Wild animals often surprise us with the distances they cover and the speed they do this. In India, news reports of elephants and tigers leaving their ‘sanctuaries’ designated boundaries are not unusual. Besides large animals, birds, reptiles, and fish roam long distances by land, air and sea. The migration of birds from colder northern countries to the tropics and Africa every year is well known. Even in urban Delhi, one can see flocks of rosy starlings in warmer climates from Europe. Animal migrants follow their instincts, often going back to their place of birth—their “native place” to use a common Indian term—to breed. The migration of the monarch butterflies from the USA to Central America is something special. These tiny, fragile creatures cover long distances, breeding several times on the way south, with new generations arriving at their destination. What drives this migration is not yet completely understood. Besides the journey over sea and land, they incidentally manage a formidable border crossing of the wall between the USA and Mexico without restriction. This animal migration cannot be stopped.

Human beings are not as fortunate as animals in crossing borders. The divisions between nations are often arbitrary, especially where national boundaries have been drawn up after colonisation.

International borders separate people speaking a common language and having a common heritage. Martin Kimani, Kenya’s Permanent Representative to the United Nations, said in a powerful speech to the UN Security Council about the borders drawn up in post-colonial Africa, which broke up language groups and peoples and led to divisions of people.

A common language can be a stronger bond than that of nationality. There are differing perspectives on the background of the current Russian-Ukrainian war groups.

The eastern provinces are Russian speaking with the people culturally aligned to Russia, which perhaps made it easier for Russia to annex them or feel the need to protect the interest of people they see as their own.

We do not need to look far to see the separation of people and even families by borders. On every land border of India with Pakistan, Bangladesh, Myanmar, and China, communities and even families are divided by national borders. There are stories from across our frontiers of the desperate longing of separated families to meet once, see their ancestor’s resting places, or worship where their parents worship. While some places like Tripura may only be a border stone separating families, the fences are increasingly vigorously patrolled and fenced with barbed wire. Near the Kargil border, deep valleys separate families who try and shout to each other across them. After the Indo-Pakistan wars, some writers and academics documented the tortuous journeys across shifted lines of control for family reunifications.


Also Read : COVID-19: Humanitarian Crisis of Refugees and Migrant Workers

The paper by Seema Shekhawat and Debadatta Mahapatra on the ordeal of Kargil women is worth reading.

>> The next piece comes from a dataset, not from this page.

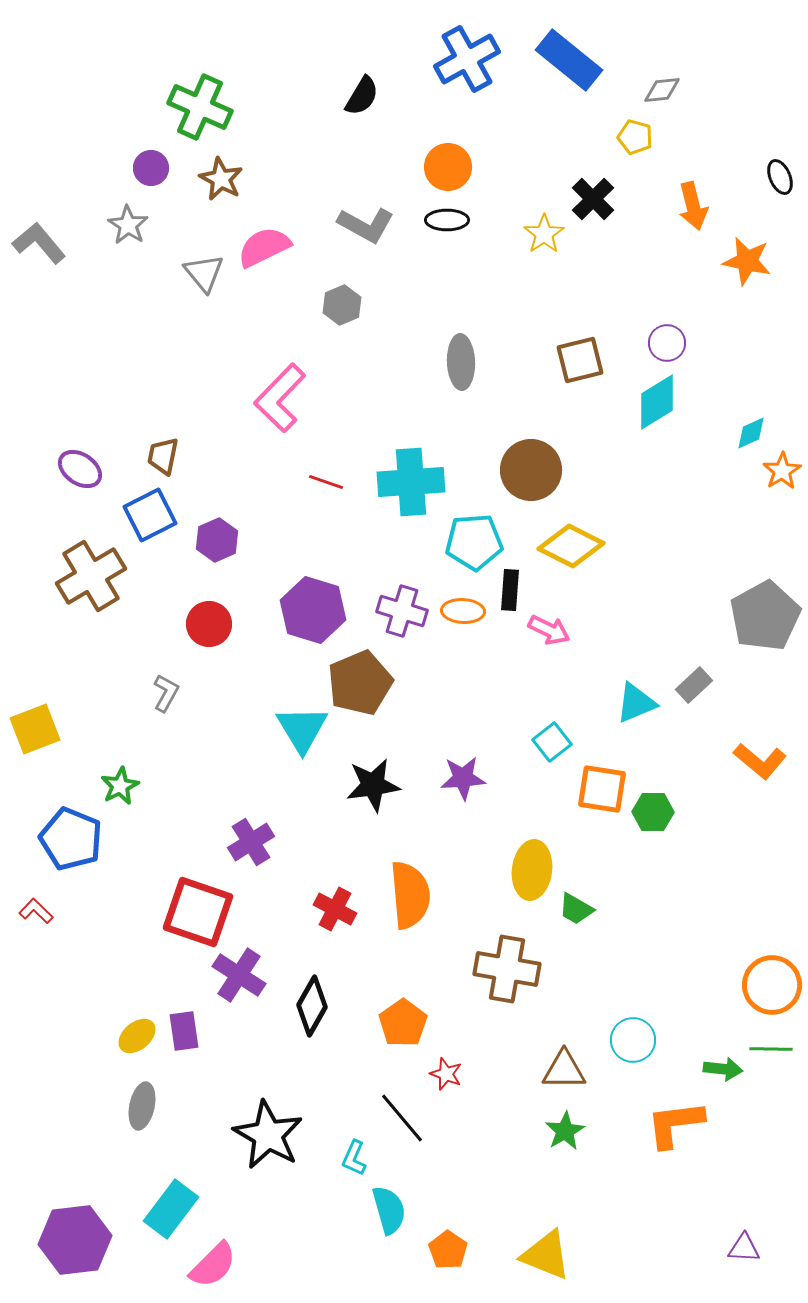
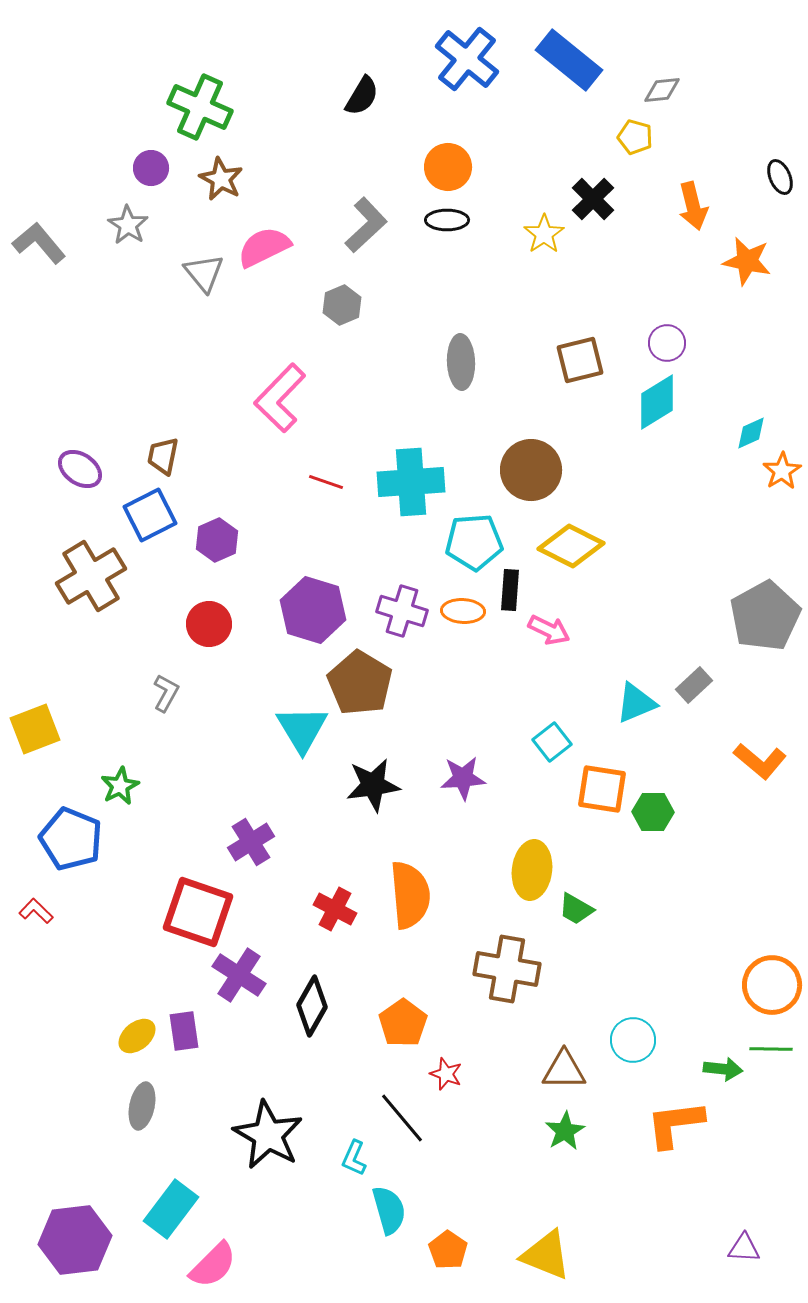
blue cross at (467, 59): rotated 22 degrees counterclockwise
gray L-shape at (366, 225): rotated 72 degrees counterclockwise
brown pentagon at (360, 683): rotated 18 degrees counterclockwise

Separation by borders, as already noted, is also of people groups. The Mizo-Chin–Kukis who regard themselves as one people, now belong variously to India, Bangladesh and Myanmar. With ethnic unrest in Myanmar, the Mizoram government opened the border to refugees, whom they felt were their people. This is, however, the exception. The increasing tendency of all countries is to build stronger and higher fences and walls to keep out the ‘other’ and make crossing the borders increasingly tricky.

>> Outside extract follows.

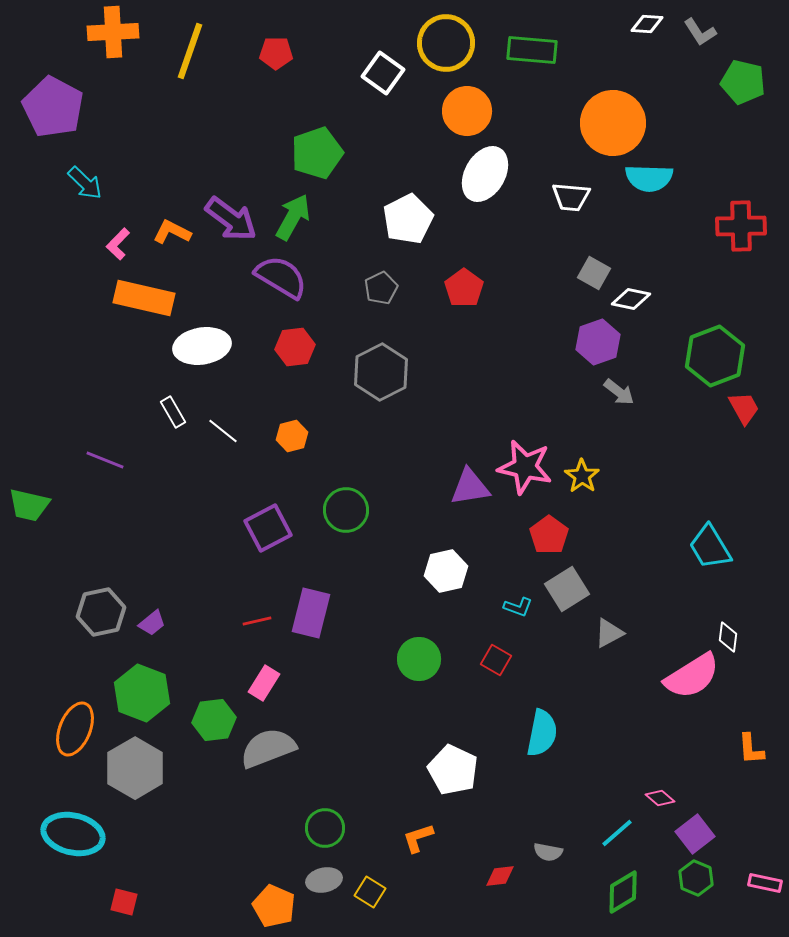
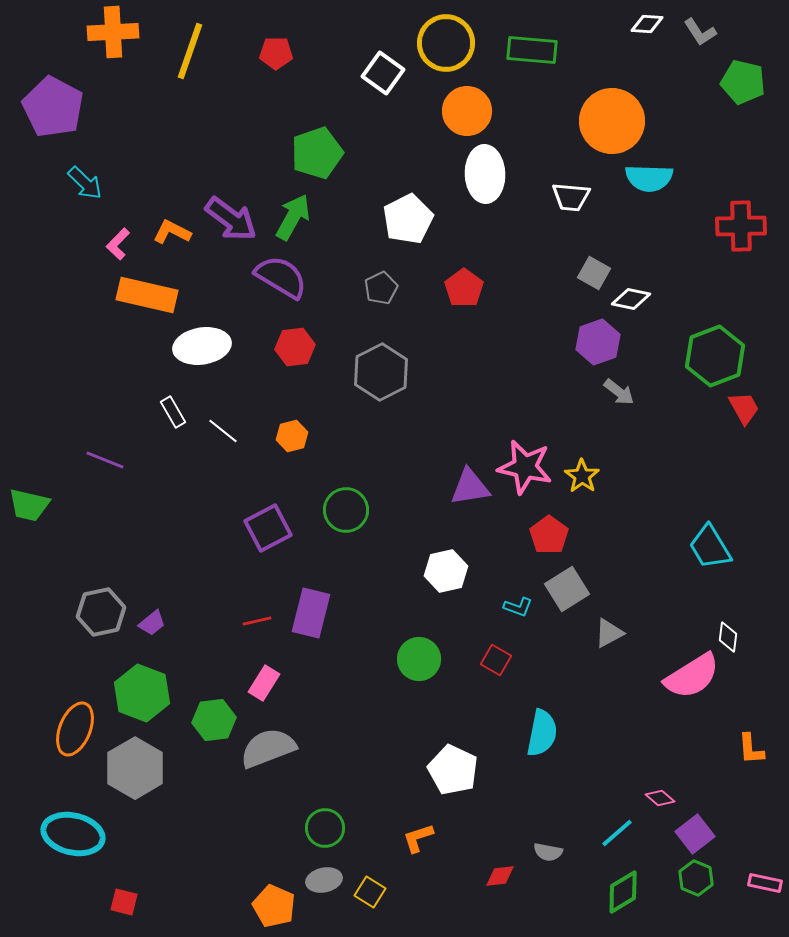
orange circle at (613, 123): moved 1 px left, 2 px up
white ellipse at (485, 174): rotated 32 degrees counterclockwise
orange rectangle at (144, 298): moved 3 px right, 3 px up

Professor Jean-François Bayart, Professor of Anthropology at the Graduate Institute, Geneva, wrote that “The contemporary craze for walls, rooted in the desire to partition people and work and globalise everything else, brings dangers with it dangers of an unprecedented and potentially explosive nature”.

As nations, we seek to keep out the outsider to have more secure boundaries. Unless we are personally affected, we regard our neighbours as outsiders to be kept out. Animals still have the freedom to move and cross to their traditional breeding and wintering grounds. Human beings do not have that liberty. To paraphrase Tagore’s immortal lines, “where the world has not been broken up by narrow domestic walls,…into that heaven of freedom, my father, let the world awake”.